I am not sure that this can be fixed. The way to fix it is to send the ECHO_REQUEST packet and then wait for the reply, all within the same process. But you can probably see how this would cause problems on large networks. Packets get lost, retries have to be attempted, etc. We would have to write pretty much the whole ICMP management piece in C and then loosely tie it back to Java, instead of doing most of it in Java and using a bare minimum of C. Think this is trivial? Check out all of the O/S specific code in IcmpSocket.c and you’ll see what I am talking about.

Anyway, native ICMP support is not even an option until Java 1.5 (maybe). So I think for now I may remove ICMP response times from the default OpenNMS install. They can still be useful as a number that goes down when things are good and up when things are bad, but since it really isn’t measureing temperature, we shouldn’t call it a thermometer.

Thread Safe RRD

We solved an interesting problem today. A client was running OpenNMS in a fairly large environment (8000+ interfaces). It was running smoothly up until about a month ago, then it would die about every 5-7 days.

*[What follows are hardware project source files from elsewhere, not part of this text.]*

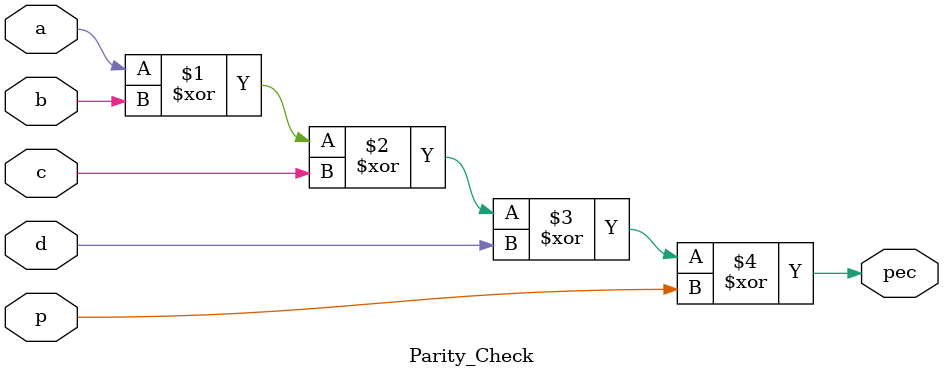
<source format=v>


`timescale 1ns / 1ps
module Parity_Check(
input a,b,c,d,p,
output pec
    );
    assign pec = a ^ b ^ c ^ d ^ p;
endmodule

</source>
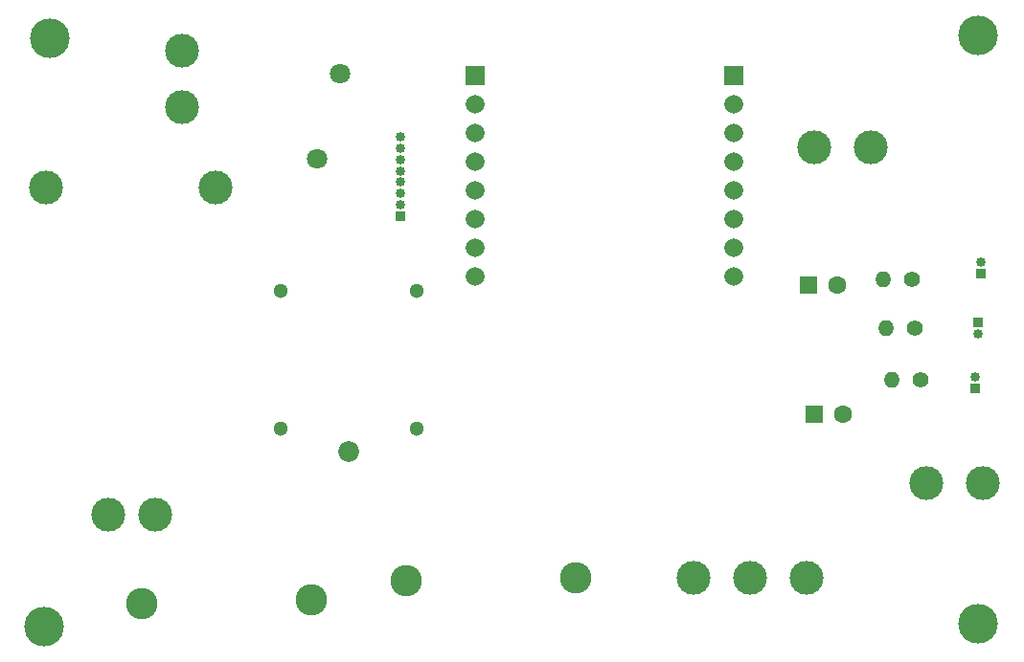
<source format=gbr>
%TF.GenerationSoftware,KiCad,Pcbnew,5.1.7-a382d34a8~88~ubuntu20.04.1*%
%TF.CreationDate,2020-12-27T18:37:31+01:00*%
%TF.ProjectId,PhotoPlug,50686f74-6f50-46c7-9567-2e6b69636164,rev?*%
%TF.SameCoordinates,Original*%
%TF.FileFunction,Soldermask,Top*%
%TF.FilePolarity,Negative*%
%FSLAX46Y46*%
G04 Gerber Fmt 4.6, Leading zero omitted, Abs format (unit mm)*
G04 Created by KiCad (PCBNEW 5.1.7-a382d34a8~88~ubuntu20.04.1) date 2020-12-27 18:37:31*
%MOMM*%
%LPD*%
G01*
G04 APERTURE LIST*
%ADD10C,3.000000*%
%ADD11O,0.850000X0.850000*%
%ADD12R,0.850000X0.850000*%
%ADD13C,3.500000*%
%ADD14C,1.800000*%
%ADD15O,1.400000X1.400000*%
%ADD16C,1.400000*%
%ADD17C,1.840000*%
%ADD18C,1.300000*%
%ADD19C,1.665000*%
%ADD20R,1.665000X1.665000*%
%ADD21C,2.780000*%
%ADD22C,1.600000*%
%ADD23R,1.600000X1.600000*%
G04 APERTURE END LIST*
D10*
%TO.C,U1*%
X124238000Y-141500000D03*
X128438000Y-141500000D03*
X133738000Y-112500000D03*
X118738000Y-112500000D03*
%TD*%
%TO.C,J3*%
X186690000Y-108966000D03*
X191690000Y-108966000D03*
%TD*%
D11*
%TO.C,J4*%
X150114000Y-108062000D03*
X150114000Y-109062000D03*
X150114000Y-110062000D03*
X150114000Y-111062000D03*
X150114000Y-112062000D03*
X150114000Y-113062000D03*
X150114000Y-114062000D03*
D12*
X150114000Y-115062000D03*
%TD*%
D13*
%TO.C,H4*%
X201168000Y-151130000D03*
%TD*%
%TO.C,H3*%
X201168000Y-99060000D03*
%TD*%
%TO.C,H2*%
X118618000Y-151384000D03*
%TD*%
%TO.C,H1*%
X119126000Y-99314000D03*
%TD*%
D14*
%TO.C,RV1*%
X142748000Y-109982000D03*
X144798000Y-102482000D03*
%TD*%
D15*
%TO.C,R3*%
X193040000Y-124968000D03*
D16*
X195580000Y-124968000D03*
%TD*%
D15*
%TO.C,R2*%
X192786000Y-120650000D03*
D16*
X195326000Y-120650000D03*
%TD*%
D15*
%TO.C,R1*%
X193548000Y-129540000D03*
D16*
X196088000Y-129540000D03*
%TD*%
D17*
%TO.C,K1*%
X145542000Y-135890000D03*
D18*
X139542000Y-133890000D03*
X151542000Y-133890000D03*
X139542000Y-121690000D03*
X151542000Y-121690000D03*
%TD*%
D11*
%TO.C,J8*%
X201422000Y-119142000D03*
D12*
X201422000Y-120142000D03*
%TD*%
D11*
%TO.C,J7*%
X200914000Y-129302000D03*
D12*
X200914000Y-130302000D03*
%TD*%
D11*
%TO.C,J6*%
X201168000Y-125460000D03*
D12*
X201168000Y-124460000D03*
%TD*%
D10*
%TO.C,J5*%
X130810000Y-105410000D03*
X130810000Y-100410000D03*
%TD*%
%TO.C,J2*%
X176022000Y-147066000D03*
X181022000Y-147066000D03*
X186022000Y-147066000D03*
%TD*%
%TO.C,J1*%
X196596000Y-138684000D03*
X201596000Y-138684000D03*
%TD*%
D19*
%TO.C,IC1*%
X156718000Y-120396000D03*
X156718000Y-117856000D03*
X156718000Y-115316000D03*
X156718000Y-112776000D03*
X156718000Y-110236000D03*
X156718000Y-107696000D03*
X156718000Y-105156000D03*
D20*
X156718000Y-102616000D03*
X179578000Y-102616000D03*
D19*
X179578000Y-105156000D03*
X179578000Y-107696000D03*
X179578000Y-110236000D03*
X179578000Y-112776000D03*
X179578000Y-115316000D03*
X179578000Y-117856000D03*
X179578000Y-120396000D03*
%TD*%
D21*
%TO.C,F2*%
X142270000Y-149052000D03*
X127270000Y-149372000D03*
%TD*%
%TO.C,F1*%
X150592000Y-147366000D03*
X165592000Y-147046000D03*
%TD*%
D22*
%TO.C,C2*%
X189190000Y-132588000D03*
D23*
X186690000Y-132588000D03*
%TD*%
D22*
%TO.C,C1*%
X188682000Y-121158000D03*
D23*
X186182000Y-121158000D03*
%TD*%
M02*

</source>
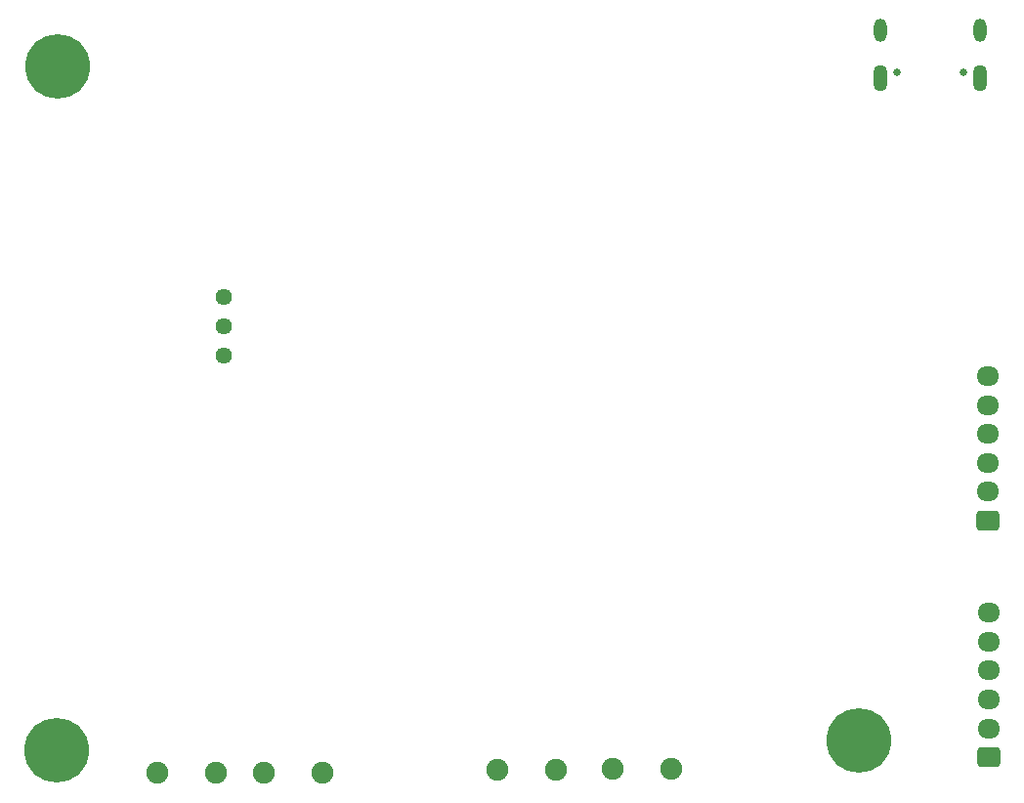
<source format=gbr>
%TF.GenerationSoftware,KiCad,Pcbnew,9.0.6*%
%TF.CreationDate,2025-12-31T13:47:15+11:00*%
%TF.ProjectId,ShutterRetroFit,53687574-7465-4725-9265-74726f466974,rev?*%
%TF.SameCoordinates,Original*%
%TF.FileFunction,Soldermask,Bot*%
%TF.FilePolarity,Negative*%
%FSLAX46Y46*%
G04 Gerber Fmt 4.6, Leading zero omitted, Abs format (unit mm)*
G04 Created by KiCad (PCBNEW 9.0.6) date 2025-12-31 13:47:15*
%MOMM*%
%LPD*%
G01*
G04 APERTURE LIST*
G04 Aperture macros list*
%AMRoundRect*
0 Rectangle with rounded corners*
0 $1 Rounding radius*
0 $2 $3 $4 $5 $6 $7 $8 $9 X,Y pos of 4 corners*
0 Add a 4 corners polygon primitive as box body*
4,1,4,$2,$3,$4,$5,$6,$7,$8,$9,$2,$3,0*
0 Add four circle primitives for the rounded corners*
1,1,$1+$1,$2,$3*
1,1,$1+$1,$4,$5*
1,1,$1+$1,$6,$7*
1,1,$1+$1,$8,$9*
0 Add four rect primitives between the rounded corners*
20,1,$1+$1,$2,$3,$4,$5,0*
20,1,$1+$1,$4,$5,$6,$7,0*
20,1,$1+$1,$6,$7,$8,$9,0*
20,1,$1+$1,$8,$9,$2,$3,0*%
G04 Aperture macros list end*
%ADD10C,1.905000*%
%ADD11C,5.600000*%
%ADD12RoundRect,0.250000X0.725000X-0.600000X0.725000X0.600000X-0.725000X0.600000X-0.725000X-0.600000X0*%
%ADD13O,1.950000X1.700000*%
%ADD14C,0.650000*%
%ADD15O,1.254000X2.304000*%
%ADD16O,1.104000X2.004000*%
%ADD17C,1.440000*%
G04 APERTURE END LIST*
D10*
%TO.C,J8*%
X146540000Y-134000000D03*
X141460000Y-134000000D03*
%TD*%
%TO.C,J7*%
X136550000Y-134100000D03*
X131470000Y-134100000D03*
%TD*%
D11*
%TO.C,H1*%
X93400000Y-73150000D03*
%TD*%
D12*
%TO.C,J5*%
X174050000Y-133000000D03*
D13*
X174050000Y-130500000D03*
X174050000Y-128000000D03*
X174050000Y-125500000D03*
X174050000Y-123000000D03*
X174050000Y-120500000D03*
%TD*%
D14*
%TO.C,J1*%
X171904000Y-73688000D03*
X166124000Y-73688000D03*
D15*
X173334000Y-74188000D03*
X164694000Y-74188000D03*
D16*
X173334000Y-70008000D03*
X164694000Y-70008000D03*
%TD*%
D11*
%TO.C,H3*%
X162814000Y-131572000D03*
%TD*%
D10*
%TO.C,J6*%
X111252000Y-134366000D03*
X116332000Y-134366000D03*
%TD*%
%TO.C,J3*%
X102002000Y-134366000D03*
X107082000Y-134366000D03*
%TD*%
D17*
%TO.C,RV1*%
X107775000Y-98225000D03*
X107775000Y-95685000D03*
X107775000Y-93145000D03*
%TD*%
D11*
%TO.C,H2*%
X93300000Y-132400000D03*
%TD*%
D12*
%TO.C,J2*%
X174000000Y-112500000D03*
D13*
X174000000Y-110000000D03*
X174000000Y-107500000D03*
X174000000Y-105000000D03*
X174000000Y-102500000D03*
X174000000Y-100000000D03*
%TD*%
M02*

</source>
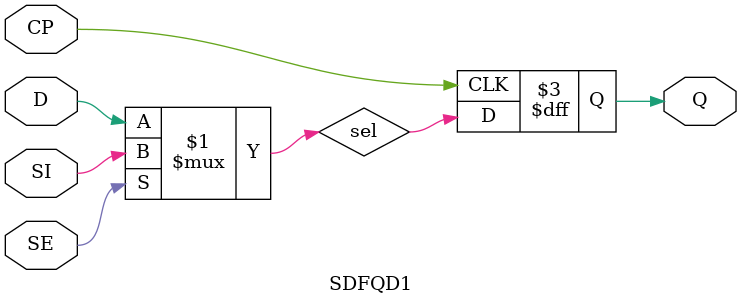
<source format=v>


module  SDFQD1 (
	 SI
	,D
	,SE
	,CP
	,Q
	);

input	 SI ;
input	 D ;
input	 SE ;
input	 CP ;
output	 Q ;
reg Q;

assign sel = SE ? SI : D;

always @(posedge CP)
begin
    Q <= sel;
end
endmodule

</source>
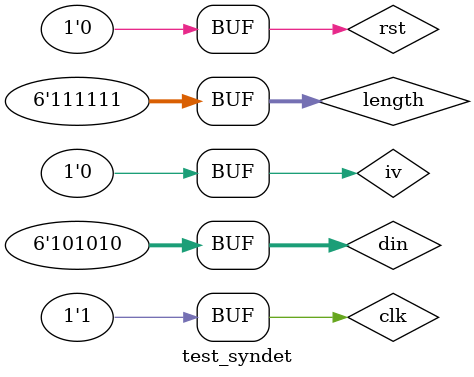
<source format=v>
`timescale 1ns / 1ps
module test_syndet;

	// Inputs
	reg [5:0] din;
	reg iv;
	reg [5:0] length;
	reg clk;
	reg rst;

	// Outputs
	wire [13:0] dout;
	wire ov;

	// Instantiate the Unit Under Test (UUT)
	syndet uut (
		.din(din), 
		.iv(iv), 
		.dout(dout), 
		.ov(ov), 
		.length(length), 
		.clk(clk), 
		.rst(rst)
	);

	initial begin
		// Initialize Inputs
		din = 0;
		iv = 0;
		length = 63;
		clk = 0;
		rst = 0;

		// Wait 100 ns for global reset to finish
		#100;
		// zero data
      repeat (320)
		begin
			#5 clk = 0; rst = 1;
			#5 clk = 1;
		end
		#5 clk = 0; rst = 0;
		#5 clk = 1;
		// uncorrelated data
      repeat (320)
		begin
			#5 clk = 0; iv = 1; din = 0;
			#5 clk = 1;
			#5 clk = 0; iv = 0;
			#5 clk = 1;
			#5 clk = 0; iv = 1; din = 21;
			#5 clk = 1;
			#5 clk = 0; iv = 0;
			#5 clk = 1;
			#5 clk = 0; iv = 1; din = 42;
			#5 clk = 1;
			#5 clk = 0; iv = 0;
			#5 clk = 1;
		end
		// correlated data
      repeat (80)
		begin
			#5 clk = 0; iv = 1; din = 0;
			#5 clk = 1;
			#5 clk = 0; iv = 0;
			#5 clk = 1;
			#5 clk = 0; iv = 1; din = 16;
			#5 clk = 1;
			#5 clk = 0; iv = 0;
			#5 clk = 1;
			#5 clk = 0; iv = 1; din = 32;
			#5 clk = 1;
			#5 clk = 0; iv = 0;
			#5 clk = 1;
			#5 clk = 0; iv = 1; din = 48;
			#5 clk = 1;
			#5 clk = 0; iv = 0;
			#5 clk = 1;
		end
		// uncorrelated data
      repeat (320)
		begin
			#5 clk = 0; iv = 1; din = 0;
			#5 clk = 1;
			#5 clk = 0; iv = 0;
			#5 clk = 1;
			#5 clk = 0; iv = 1; din = 21;
			#5 clk = 1;
			#5 clk = 0; iv = 0;
			#5 clk = 1;
			#5 clk = 0; iv = 1; din = 42;
			#5 clk = 1;
			#5 clk = 0; iv = 0;
			#5 clk = 1;
		end
		#5 clk = 0; iv = 0;
		#5 clk = 1;
	end
      
endmodule


</source>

The only logs of interest were in collectd.log. There would be some “too many open files” errors, followed by a Java “OutOfMemory” error, and then the system would die.

It turns out there was a bad .rrd file (the client had been doing some dump and restore work on the .rrd repository). Since RRD is in C, we use an interface in Java to communicate with it, and apparently it was not returning the proper error message.

Time to implement the new thread safe RRD commands. (grin)